**Your assignment:**
Locate and copy each line in the data that contains the word "pinky".

**Source data:**

⁂

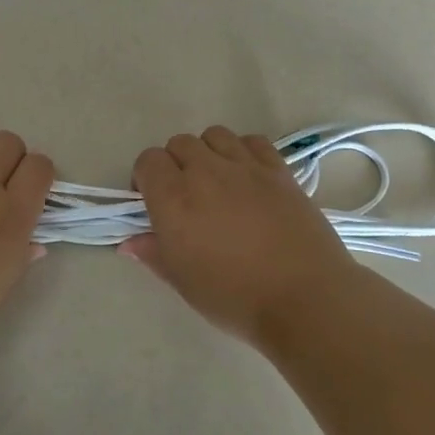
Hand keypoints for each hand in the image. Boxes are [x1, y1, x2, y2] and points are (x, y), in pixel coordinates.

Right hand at [121, 126, 359, 344]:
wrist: (305, 299)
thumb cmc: (235, 297)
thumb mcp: (183, 282)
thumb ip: (153, 254)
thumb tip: (129, 241)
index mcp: (174, 199)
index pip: (147, 161)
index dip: (145, 178)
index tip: (152, 203)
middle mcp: (205, 172)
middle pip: (179, 143)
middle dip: (175, 164)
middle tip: (185, 197)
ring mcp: (245, 166)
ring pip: (214, 135)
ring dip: (208, 153)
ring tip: (217, 182)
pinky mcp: (278, 170)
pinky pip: (252, 141)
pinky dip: (244, 151)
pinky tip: (248, 178)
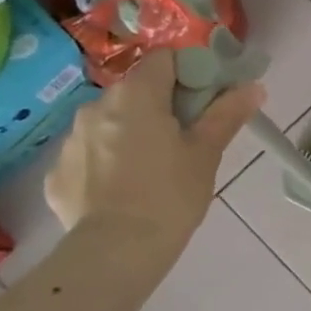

⁂

**Worked solution:**
pinky mcp: (278, 170)
pinky pip: (252, 141)
pinky dip: (244, 151)
pinky tip: (248, 178)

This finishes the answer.